■ **Assignment**: Repeat the data below exactly, with every entry included.

■ **Supplied entries**:
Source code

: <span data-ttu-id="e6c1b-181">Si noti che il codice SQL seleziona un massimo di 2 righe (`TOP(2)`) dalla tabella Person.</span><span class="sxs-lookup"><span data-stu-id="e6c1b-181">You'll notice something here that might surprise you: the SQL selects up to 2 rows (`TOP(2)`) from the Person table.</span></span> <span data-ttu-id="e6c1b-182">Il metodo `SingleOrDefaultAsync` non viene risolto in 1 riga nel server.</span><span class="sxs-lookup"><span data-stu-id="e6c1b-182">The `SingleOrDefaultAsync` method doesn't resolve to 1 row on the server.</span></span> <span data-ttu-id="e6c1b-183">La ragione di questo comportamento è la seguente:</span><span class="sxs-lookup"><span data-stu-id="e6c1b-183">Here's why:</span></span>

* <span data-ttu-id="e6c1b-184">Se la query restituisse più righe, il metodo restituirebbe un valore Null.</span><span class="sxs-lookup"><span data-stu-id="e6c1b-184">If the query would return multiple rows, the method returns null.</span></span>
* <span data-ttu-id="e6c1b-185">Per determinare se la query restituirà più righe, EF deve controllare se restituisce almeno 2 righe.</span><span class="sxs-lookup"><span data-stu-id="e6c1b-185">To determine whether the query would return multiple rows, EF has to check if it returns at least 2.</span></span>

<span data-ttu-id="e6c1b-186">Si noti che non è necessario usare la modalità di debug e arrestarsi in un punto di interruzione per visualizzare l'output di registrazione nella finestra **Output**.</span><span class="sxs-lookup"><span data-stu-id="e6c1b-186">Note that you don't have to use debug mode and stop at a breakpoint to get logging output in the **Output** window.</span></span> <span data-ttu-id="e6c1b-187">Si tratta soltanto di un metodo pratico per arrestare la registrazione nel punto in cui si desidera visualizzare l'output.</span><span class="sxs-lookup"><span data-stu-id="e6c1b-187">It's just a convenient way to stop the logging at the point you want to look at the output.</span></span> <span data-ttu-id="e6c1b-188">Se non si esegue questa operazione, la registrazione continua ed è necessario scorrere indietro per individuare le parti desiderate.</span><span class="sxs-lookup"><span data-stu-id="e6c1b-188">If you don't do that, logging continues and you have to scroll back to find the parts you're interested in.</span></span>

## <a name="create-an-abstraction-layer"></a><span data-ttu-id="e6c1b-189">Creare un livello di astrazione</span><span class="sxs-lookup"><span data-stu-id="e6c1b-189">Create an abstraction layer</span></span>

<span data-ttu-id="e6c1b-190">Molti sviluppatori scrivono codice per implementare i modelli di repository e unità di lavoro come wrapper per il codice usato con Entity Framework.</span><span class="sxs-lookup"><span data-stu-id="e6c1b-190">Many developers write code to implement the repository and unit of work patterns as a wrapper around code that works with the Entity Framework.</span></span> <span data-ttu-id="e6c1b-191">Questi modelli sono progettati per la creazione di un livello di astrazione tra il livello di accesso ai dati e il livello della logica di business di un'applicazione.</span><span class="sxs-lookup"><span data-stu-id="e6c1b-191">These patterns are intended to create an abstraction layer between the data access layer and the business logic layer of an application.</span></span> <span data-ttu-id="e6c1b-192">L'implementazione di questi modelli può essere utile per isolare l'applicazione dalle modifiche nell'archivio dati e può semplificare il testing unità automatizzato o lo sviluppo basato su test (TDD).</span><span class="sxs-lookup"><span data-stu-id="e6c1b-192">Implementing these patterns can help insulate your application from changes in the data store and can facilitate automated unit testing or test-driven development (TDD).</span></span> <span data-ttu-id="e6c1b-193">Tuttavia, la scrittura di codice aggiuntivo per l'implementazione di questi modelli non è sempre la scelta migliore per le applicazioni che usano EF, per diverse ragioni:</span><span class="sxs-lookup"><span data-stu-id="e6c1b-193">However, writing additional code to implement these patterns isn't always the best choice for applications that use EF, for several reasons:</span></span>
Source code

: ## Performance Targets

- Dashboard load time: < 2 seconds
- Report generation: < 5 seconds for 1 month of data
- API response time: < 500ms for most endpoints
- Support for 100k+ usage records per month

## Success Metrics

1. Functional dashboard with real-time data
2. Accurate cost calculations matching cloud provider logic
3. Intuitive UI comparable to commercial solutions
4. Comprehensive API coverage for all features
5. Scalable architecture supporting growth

■ **Answer to this task**:
Source code

: <span data-ttu-id="e6c1b-181">Si noti che il codice SQL seleziona un massimo di 2 righe (`TOP(2)`) dalla tabella Person.</span><span class="sxs-lookup"><span data-stu-id="e6c1b-181">You'll notice something here that might surprise you: the SQL selects up to 2 rows (`TOP(2)`) from the Person table.</span></span> <span data-ttu-id="e6c1b-182">Il metodo `SingleOrDefaultAsync` non viene risolto in 1 riga nel server.</span><span class="sxs-lookup"><span data-stu-id="e6c1b-182">The `SingleOrDefaultAsync` method doesn't resolve to 1 row on the server.</span></span> <span data-ttu-id="e6c1b-183">La ragione di questo comportamento è la seguente:</span><span class="sxs-lookup"><span data-stu-id="e6c1b-183">Here's why:</span></span>

* <span data-ttu-id="e6c1b-184">Se la query restituisse più righe, il metodo restituirebbe un valore Null.</span><span class="sxs-lookup"><span data-stu-id="e6c1b-184">If the query would return multiple rows, the method returns null.</span></span>
* <span data-ttu-id="e6c1b-185">Per determinare se la query restituirà più righe, EF deve controllare se restituisce almeno 2 righe.</span><span class="sxs-lookup"><span data-stu-id="e6c1b-185">To determine whether the query would return multiple rows, EF has to check if it returns at least 2.</span></span>

<span data-ttu-id="e6c1b-186">Si noti che non è necessario usare la modalità di debug e arrestarsi in un punto di interruzione per visualizzare l'output di registrazione nella finestra **Output**.</span><span class="sxs-lookup"><span data-stu-id="e6c1b-186">Note that you don't have to use debug mode and stop at a breakpoint to get logging output in the **Output** window.</span></span> <span data-ttu-id="e6c1b-187">Si tratta soltanto di un metodo pratico per arrestare la registrazione nel punto in cui si desidera visualizzare l'output.</span><span class="sxs-lookup"><span data-stu-id="e6c1b-187">It's just a convenient way to stop the logging at the point you want to look at the output.</span></span> <span data-ttu-id="e6c1b-188">Se non si esegue questa operazione, la registrazione continua ed è necessario scorrere indietro per individuare le parti desiderate.</span><span class="sxs-lookup"><span data-stu-id="e6c1b-188">If you don't do that, logging continues and you have to scroll back to find the parts you're interested in.</span></span>

## <a name="create-an-abstraction-layer"></a><span data-ttu-id="e6c1b-189">Creare un livello di astrazione</span><span class="sxs-lookup"><span data-stu-id="e6c1b-189">Create an abstraction layer</span></span>

<span data-ttu-id="e6c1b-190">Molti sviluppatori scrivono codice per implementare i modelli di repository e unità di lavoro come wrapper per il codice usato con Entity Framework.</span><span class="sxs-lookup"><span data-stu-id="e6c1b-190">Many developers write code to implement the repository and unit of work patterns as a wrapper around code that works with the Entity Framework.</span></span> <span data-ttu-id="e6c1b-191">Questi modelli sono progettati per la creazione di un livello di astrazione tra il livello di accesso ai dati e il livello della logica di business di un'applicazione.</span><span class="sxs-lookup"><span data-stu-id="e6c1b-191">These patterns are intended to create an abstraction layer between the data access layer and the business logic layer of an application.</span></span> <span data-ttu-id="e6c1b-192">L'implementazione di questi modelli può essere utile per isolare l'applicazione dalle modifiche nell'archivio dati e può semplificare il testing unità automatizzato o lo sviluppo basato su test (TDD).</span><span class="sxs-lookup"><span data-stu-id="e6c1b-192">Implementing these patterns can help insulate your application from changes in the data store and can facilitate automated unit testing or test-driven development (TDD).</span></span> <span data-ttu-id="e6c1b-193">Tuttavia, la scrittura di codice aggiuntivo per l'implementazione di questi modelli non è sempre la scelta migliore per le applicazioni che usano EF, per diverse ragioni:</span><span class="sxs-lookup"><span data-stu-id="e6c1b-193">However, writing additional code to implement these patterns isn't always the best choice for applications that use EF, for several reasons:</span></span>
Source code

: ## Performance Targets

- Dashboard load time: < 2 seconds
- Report generation: < 5 seconds for 1 month of data
- API response time: < 500ms for most endpoints
- Support for 100k+ usage records per month

## Success Metrics

1. Functional dashboard with real-time data
2. Accurate cost calculations matching cloud provider logic
3. Intuitive UI comparable to commercial solutions
4. Comprehensive API coverage for all features
5. Scalable architecture supporting growth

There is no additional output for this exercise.